Selama bertahun-tahun, kawasan teluk seperti berdiri sendiri, berbeda dengan daratan yang dipenuhi permukiman. Akhirnya, perumahan warga ”memunggungi” teluk dan menjadikannya bak halaman belakang. Tepian teluk pun menjadi kumuh, dipenuhi sampah, dan tidak tertata.
Baca juga: Teluk-teluk di Ujung Tanduk
Penataan tepian teluk dengan membuka ruang terbuka baru saat ini berarti menghilangkan penghalang antara perairan dan daratan. Orang kembali berhadapan dengan Teluk Kendari yang memang sarat potensi, baik wisata, edukasi, penelitian, dan ekonomi.
Meski demikian, menurut Annas, masih banyak pekerjaan rumah untuk pemerintah. Ini mulai dari persoalan sampah, sedimentasi, dan penataan tata ruang teluk. Daerah hijau yang harusnya milik negara malah menjadi kepemilikan pribadi yang akhirnya membatasi penataan wilayah.
Riset dari Catrin Sudardjat, M Syahril BK, dan Hadi Kardhana pada 2011, seperti dilansir dari laman LPPM Institut Teknologi Bandung (ITB), Sungai Wanggu yang menguasai daerah aliran sungai (DAS) seluas 339,73 kilometer persegi merupakan penyumbang sedimentasi terbesar di Teluk Kendari. Sedimentasi dari sungai itu mencapai 143.147 meter kubik per tahun atau sekitar 143 juta ton.
Sementara itu, hasil penelitian Balai Pengelolaan Daerah Aliran Sungai (BPDAS) Sampara menunjukkan, dalam kurun waktu 13 tahun terakhir, terjadi pendangkalan di Teluk Kendari seluas 101,8 hektar dan kedalaman laut berkisar 9-10 meter. Luasan wilayah teluk ini menyusut dari semula 1.186,2 hektar menjadi 1.084,4 hektar pada tahun 2000.
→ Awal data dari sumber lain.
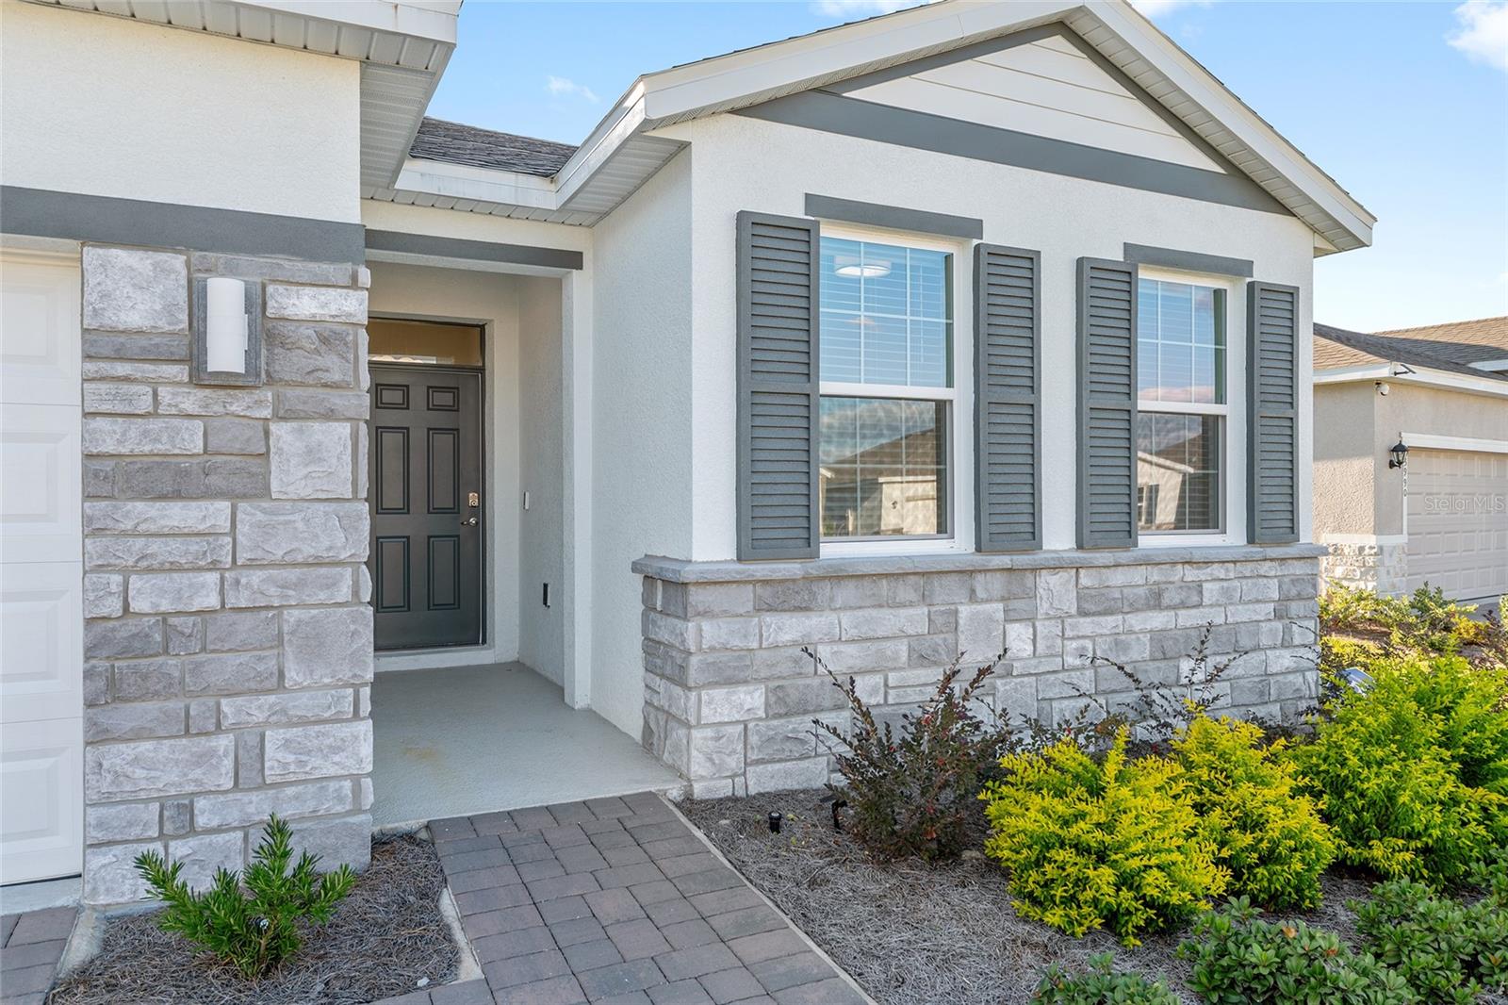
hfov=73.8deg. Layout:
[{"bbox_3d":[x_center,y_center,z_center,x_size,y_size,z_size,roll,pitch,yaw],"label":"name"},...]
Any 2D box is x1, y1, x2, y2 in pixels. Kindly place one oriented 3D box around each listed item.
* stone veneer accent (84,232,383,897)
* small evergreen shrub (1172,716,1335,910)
[{"bbox_3d":[-1.815,0.231,3.541,0.854,2.095,0.452,0,1,-25],"label":"stone veneer accent"},{"bbox_3d":[1.765,1.057,3.600,0.683,0.583,0.683,0,1,-25],"label":"small evergreen shrub"}]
Sudah saatnya mengembalikan marwah teluk yang bermanfaat untuk semua.
”Sudah saatnya kembali mengedepankan Teluk Kendari sebagai halaman bersama dan bersatu-padu membangunnya. Tidak bisa hanya pemkot, pemprov, atau instansi lainnya. Harus ada upaya bersama yang berkesinambungan,” tambahnya.
Penjabat Wali Kota Kendari Asmawa Tosepu menuturkan, konsep pengembangan Kendari adalah mengembalikan teluk sebagai halaman depan. Tidak lagi memunggungi sehingga menjadikannya halaman belakang yang tidak tertata dan kumuh.
Oleh karena itu, dilakukanlah berbagai penataan. Ini mencakup pembangunan Anjungan Teluk Kendari, ruang terbuka Talia, hingga terakhir di Lapulu. Ke depan, akan ditingkatkan untuk benar-benar menjadikan teluk sebagai kawasan terbuka dengan wisata air, edukasi, hingga wisata sejarah.
”Dulu teluk itu dipunggungi, jadi saat menjadi ’halaman belakang’, bebas buang sampah. Kita masifkan upaya penataan untuk menjadi halaman depan serta menjaga kebersihan. Bulan depan kita akan mulai rangkaian peringatan HUT Kendari ke-192 dengan bersih-bersih laut,” tutur Asmawa.
Baca juga: Memoles Wajah Kritis Mangrove di Teluk Kendari
Tidak hanya itu, ia melanjutkan, penataan juga mencakup upaya mengembalikan fungsi mangrove yang tergerus pembangunan. Hal ini termasuk dengan kawasan hijau yang pada intinya tidak boleh dimiliki secara pribadi.
Annas menambahkan, ”Jangan sampai teluk hanya menjadi ’baskom tempat sampah’, kumuh, penuh sedimentasi. Sudah saatnya mengembalikan marwah teluk yang bermanfaat untuk semua.”